> _Exercise data_
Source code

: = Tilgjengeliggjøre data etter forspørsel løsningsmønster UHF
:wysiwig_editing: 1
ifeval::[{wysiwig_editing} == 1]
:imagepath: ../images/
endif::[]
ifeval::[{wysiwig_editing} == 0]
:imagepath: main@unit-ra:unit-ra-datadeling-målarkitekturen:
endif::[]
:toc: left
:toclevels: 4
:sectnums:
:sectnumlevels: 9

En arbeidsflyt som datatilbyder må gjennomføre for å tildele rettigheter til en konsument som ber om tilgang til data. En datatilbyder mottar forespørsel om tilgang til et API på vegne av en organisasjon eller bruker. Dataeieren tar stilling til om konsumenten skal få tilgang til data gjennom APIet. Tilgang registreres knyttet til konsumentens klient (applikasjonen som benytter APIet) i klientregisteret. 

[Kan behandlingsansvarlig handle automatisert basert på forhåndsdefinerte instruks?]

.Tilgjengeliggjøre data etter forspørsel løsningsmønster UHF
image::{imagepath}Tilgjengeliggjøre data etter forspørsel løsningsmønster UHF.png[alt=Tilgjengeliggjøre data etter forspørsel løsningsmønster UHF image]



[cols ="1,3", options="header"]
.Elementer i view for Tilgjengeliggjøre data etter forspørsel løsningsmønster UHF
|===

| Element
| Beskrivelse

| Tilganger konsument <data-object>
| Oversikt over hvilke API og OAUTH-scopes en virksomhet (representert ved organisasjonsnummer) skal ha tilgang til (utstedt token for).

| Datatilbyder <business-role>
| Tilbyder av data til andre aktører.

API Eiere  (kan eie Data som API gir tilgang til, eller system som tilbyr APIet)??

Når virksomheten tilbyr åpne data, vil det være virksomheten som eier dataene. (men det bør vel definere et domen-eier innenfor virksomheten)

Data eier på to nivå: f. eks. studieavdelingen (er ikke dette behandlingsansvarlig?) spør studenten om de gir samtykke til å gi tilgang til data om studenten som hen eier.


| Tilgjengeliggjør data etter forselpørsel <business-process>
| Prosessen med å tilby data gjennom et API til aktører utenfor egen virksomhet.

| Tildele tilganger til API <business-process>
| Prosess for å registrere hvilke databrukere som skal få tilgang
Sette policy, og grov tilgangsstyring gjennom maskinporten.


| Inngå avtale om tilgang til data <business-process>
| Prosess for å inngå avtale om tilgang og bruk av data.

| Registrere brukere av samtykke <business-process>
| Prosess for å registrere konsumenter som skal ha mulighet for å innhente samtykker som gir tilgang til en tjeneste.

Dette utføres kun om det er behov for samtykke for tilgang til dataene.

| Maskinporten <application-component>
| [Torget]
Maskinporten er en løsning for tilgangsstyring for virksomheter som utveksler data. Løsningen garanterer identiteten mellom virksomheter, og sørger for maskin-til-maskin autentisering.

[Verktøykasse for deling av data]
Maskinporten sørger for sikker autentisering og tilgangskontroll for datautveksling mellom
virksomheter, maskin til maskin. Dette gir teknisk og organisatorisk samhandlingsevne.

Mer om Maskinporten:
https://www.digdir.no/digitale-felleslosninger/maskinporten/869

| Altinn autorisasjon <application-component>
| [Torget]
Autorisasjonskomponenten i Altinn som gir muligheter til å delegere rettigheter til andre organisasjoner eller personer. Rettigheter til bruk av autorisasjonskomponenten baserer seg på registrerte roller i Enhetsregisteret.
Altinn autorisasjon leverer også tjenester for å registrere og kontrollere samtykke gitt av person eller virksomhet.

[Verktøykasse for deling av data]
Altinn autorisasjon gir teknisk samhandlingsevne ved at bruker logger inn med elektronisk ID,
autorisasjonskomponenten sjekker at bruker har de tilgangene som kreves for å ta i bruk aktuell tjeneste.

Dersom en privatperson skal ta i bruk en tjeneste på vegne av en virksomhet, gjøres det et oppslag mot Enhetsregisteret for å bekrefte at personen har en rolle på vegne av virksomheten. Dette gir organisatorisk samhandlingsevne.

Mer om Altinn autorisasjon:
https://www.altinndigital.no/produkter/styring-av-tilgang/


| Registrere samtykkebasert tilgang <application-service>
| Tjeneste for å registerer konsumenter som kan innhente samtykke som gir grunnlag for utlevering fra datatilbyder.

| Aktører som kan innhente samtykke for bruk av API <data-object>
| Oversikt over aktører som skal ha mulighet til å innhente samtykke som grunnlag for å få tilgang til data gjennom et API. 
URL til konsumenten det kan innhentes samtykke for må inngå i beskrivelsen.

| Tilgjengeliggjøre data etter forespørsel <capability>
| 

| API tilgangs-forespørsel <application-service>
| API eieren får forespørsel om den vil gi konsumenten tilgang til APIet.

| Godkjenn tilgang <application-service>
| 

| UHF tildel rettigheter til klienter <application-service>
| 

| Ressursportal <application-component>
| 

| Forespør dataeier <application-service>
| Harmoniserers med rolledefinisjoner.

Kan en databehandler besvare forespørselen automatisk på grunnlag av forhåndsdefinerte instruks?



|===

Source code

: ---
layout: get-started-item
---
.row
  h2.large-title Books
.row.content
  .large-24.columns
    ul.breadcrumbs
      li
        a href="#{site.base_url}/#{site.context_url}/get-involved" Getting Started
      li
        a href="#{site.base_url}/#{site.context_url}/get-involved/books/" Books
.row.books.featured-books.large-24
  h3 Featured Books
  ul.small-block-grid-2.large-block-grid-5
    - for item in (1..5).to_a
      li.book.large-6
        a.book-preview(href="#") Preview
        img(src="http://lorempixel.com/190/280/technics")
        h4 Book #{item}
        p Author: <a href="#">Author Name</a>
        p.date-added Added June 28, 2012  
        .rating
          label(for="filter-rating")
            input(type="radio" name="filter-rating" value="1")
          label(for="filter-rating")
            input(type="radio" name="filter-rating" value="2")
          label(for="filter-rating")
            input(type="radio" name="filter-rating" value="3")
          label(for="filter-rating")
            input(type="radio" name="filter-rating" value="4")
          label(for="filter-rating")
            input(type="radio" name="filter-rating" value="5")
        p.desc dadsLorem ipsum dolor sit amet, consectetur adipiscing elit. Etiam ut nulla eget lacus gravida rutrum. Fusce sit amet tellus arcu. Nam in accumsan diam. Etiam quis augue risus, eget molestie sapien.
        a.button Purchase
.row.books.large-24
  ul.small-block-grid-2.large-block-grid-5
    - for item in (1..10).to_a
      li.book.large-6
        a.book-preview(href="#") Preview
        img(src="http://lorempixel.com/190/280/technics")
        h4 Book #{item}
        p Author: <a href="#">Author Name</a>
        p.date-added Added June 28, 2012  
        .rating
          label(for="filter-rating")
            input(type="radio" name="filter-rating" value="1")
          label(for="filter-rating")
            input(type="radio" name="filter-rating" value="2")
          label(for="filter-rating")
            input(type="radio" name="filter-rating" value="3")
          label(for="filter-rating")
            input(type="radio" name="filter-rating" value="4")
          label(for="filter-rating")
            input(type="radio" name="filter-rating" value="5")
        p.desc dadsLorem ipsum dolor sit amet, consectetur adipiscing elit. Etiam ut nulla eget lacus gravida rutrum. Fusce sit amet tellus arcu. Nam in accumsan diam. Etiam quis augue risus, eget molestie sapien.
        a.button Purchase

> _What you need to do_
Down to the last character, restate every record.

> _Task answer_
Source code

: = Tilgjengeliggjøre data etter forspørsel løsningsmønster UHF
:wysiwig_editing: 1
ifeval::[{wysiwig_editing} == 1]
:imagepath: ../images/
endif::[]
ifeval::[{wysiwig_editing} == 0]
:imagepath: main@unit-ra:unit-ra-datadeling-målarkitekturen:
endif::[]
:toc: left
:toclevels: 4
:sectnums:
:sectnumlevels: 9

En arbeidsflyt som datatilbyder må gjennomføre for å tildele rettigheter til en konsument som ber om tilgang til data. En datatilbyder mottar forespørsel om tilgang til et API på vegne av en organisasjon eller bruker. Dataeieren tar stilling til om konsumenten skal få tilgang til data gjennom APIet. Tilgang registreres knyttet til konsumentens klient (applikasjonen som benytter APIet) i klientregisteret. 

[Kan behandlingsansvarlig handle automatisert basert på forhåndsdefinerte instruks?]

.Tilgjengeliggjøre data etter forspørsel løsningsmønster UHF
image::{imagepath}Tilgjengeliggjøre data etter forspørsel løsningsmønster UHF.png[alt=Tilgjengeliggjøre data etter forspørsel løsningsmønster UHF image]



[cols ="1,3", options="header"]
.Elementer i view for Tilgjengeliggjøre data etter forspørsel løsningsmønster UHF
|===

| Element
| Beskrivelse

| Tilganger konsument <data-object>
| Oversikt over hvilke API og OAUTH-scopes en virksomhet (representert ved organisasjonsnummer) skal ha tilgang til (utstedt token for).

| Datatilbyder <business-role>
| Tilbyder av data til andre aktører.

API Eiere  (kan eie Data som API gir tilgang til, eller system som tilbyr APIet)??

Når virksomheten tilbyr åpne data, vil det være virksomheten som eier dataene. (men det bør vel definere et domen-eier innenfor virksomheten)

Data eier på to nivå: f. eks. studieavdelingen (er ikke dette behandlingsansvarlig?) spør studenten om de gir samtykke til å gi tilgang til data om studenten som hen eier.


| Tilgjengeliggjør data etter forselpørsel <business-process>
| Prosessen med å tilby data gjennom et API til aktører utenfor egen virksomhet.

| Tildele tilganger til API <business-process>
| Prosess for å registrere hvilke databrukere som skal få tilgang
Sette policy, og grov tilgangsstyring gjennom maskinporten.


| Inngå avtale om tilgang til data <business-process>
| Prosess for å inngå avtale om tilgang og bruk av data.

| Registrere brukere av samtykke <business-process>
| Prosess for å registrere konsumenter som skal ha mulighet for å innhente samtykker som gir tilgang til en tjeneste.

Dette utføres kun om det er behov for samtykke for tilgang til dataene.

| Maskinporten <application-component>
| [Torget]
Maskinporten er en løsning for tilgangsstyring for virksomheter som utveksler data. Løsningen garanterer identiteten mellom virksomheter, og sørger for maskin-til-maskin autentisering.

[Verktøykasse for deling av data]
Maskinporten sørger for sikker autentisering og tilgangskontroll for datautveksling mellom
virksomheter, maskin til maskin. Dette gir teknisk og organisatorisk samhandlingsevne.

Mer om Maskinporten:
https://www.digdir.no/digitale-felleslosninger/maskinporten/869

| Altinn autorisasjon <application-component>
| [Torget]
Autorisasjonskomponenten i Altinn som gir muligheter til å delegere rettigheter til andre organisasjoner eller personer. Rettigheter til bruk av autorisasjonskomponenten baserer seg på registrerte roller i Enhetsregisteret.
Altinn autorisasjon leverer også tjenester for å registrere og kontrollere samtykke gitt av person eller virksomhet.

[Verktøykasse for deling av data]
Altinn autorisasjon gir teknisk samhandlingsevne ved at bruker logger inn med elektronisk ID,
autorisasjonskomponenten sjekker at bruker har de tilgangene som kreves for å ta i bruk aktuell tjeneste.

Dersom en privatperson skal ta i bruk en tjeneste på vegne av en virksomhet, gjøres det et oppslag mot Enhetsregisteret for å bekrefte at personen har en rolle på vegne av virksomheten. Dette gir organisatorisk samhandlingsevne.

Mer om Altinn autorisasjon:
https://www.altinndigital.no/produkter/styring-av-tilgang/


| Registrere samtykkebasert tilgang <application-service>
| Tjeneste for å registerer konsumenter som kan innhente samtykke som gir grunnlag for utlevering fra datatilbyder.

| Aktører som kan innhente samtykke for bruk av API <data-object>
| Oversikt over aktører som skal ha mulighet til å innhente samtykke som grunnlag for å få tilgang til data gjennom et API. 
URL til konsumenten det kan innhentes samtykke for må inngå i beskrivelsen.

| Tilgjengeliggjøre data etter forespørsel <capability>
| 

| API tilgangs-forespørsel <application-service>
| API eieren får forespørsel om den vil gi konsumenten tilgang til APIet.

| Godkjenn tilgang <application-service>
| 

| UHF tildel rettigheter til klienter <application-service>
| 

| Ressursportal <application-component>
| 

| Forespør dataeier <application-service>
| Harmoniserers med rolledefinisjoner.

Kan en databehandler besvare forespørselen automatisk på grunnlag av forhåndsdefinerte instruks?



|===

Source code

: ---
layout: get-started-item
---
.row
  h2.large-title Books
.row.content
  .large-24.columns
    ul.breadcrumbs
      li
        a href="#{site.base_url}/#{site.context_url}/get-involved" Getting Started
      li
        a href="#{site.base_url}/#{site.context_url}/get-involved/books/" Books
.row.books.featured-books.large-24
  h3 Featured Books
  ul.small-block-grid-2.large-block-grid-5
    - for item in (1..5).to_a
      li.book.large-6
        a.book-preview(href="#") Preview
        img(src="http://lorempixel.com/190/280/technics")
        h4 Book #{item}
        p Author: <a href="#">Author Name</a>
        p.date-added Added June 28, 2012  
        .rating
          label(for="filter-rating")
            input(type="radio" name="filter-rating" value="1")
          label(for="filter-rating")
            input(type="radio" name="filter-rating" value="2")
          label(for="filter-rating")
            input(type="radio" name="filter-rating" value="3")
          label(for="filter-rating")
            input(type="radio" name="filter-rating" value="4")
          label(for="filter-rating")
            input(type="radio" name="filter-rating" value="5")
        p.desc dadsLorem ipsum dolor sit amet, consectetur adipiscing elit. Etiam ut nulla eget lacus gravida rutrum. Fusce sit amet tellus arcu. Nam in accumsan diam. Etiam quis augue risus, eget molestie sapien.
        a.button Purchase
.row.books.large-24
  ul.small-block-grid-2.large-block-grid-5
    - for item in (1..10).to_a
      li.book.large-6
        a.book-preview(href="#") Preview
        img(src="http://lorempixel.com/190/280/technics")
        h4 Book #{item}
        p Author: <a href="#">Author Name</a>
        p.date-added Added June 28, 2012  
        .rating
          label(for="filter-rating")
            input(type="radio" name="filter-rating" value="1")
          label(for="filter-rating")
            input(type="radio" name="filter-rating" value="2")
          label(for="filter-rating")
            input(type="radio" name="filter-rating" value="3")
          label(for="filter-rating")
            input(type="radio" name="filter-rating" value="4")
          label(for="filter-rating")
            input(type="radio" name="filter-rating" value="5")
        p.desc dadsLorem ipsum dolor sit amet, consectetur adipiscing elit. Etiam ut nulla eget lacus gravida rutrum. Fusce sit amet tellus arcu. Nam in accumsan diam. Etiam quis augue risus, eget molestie sapien.
        a.button Purchase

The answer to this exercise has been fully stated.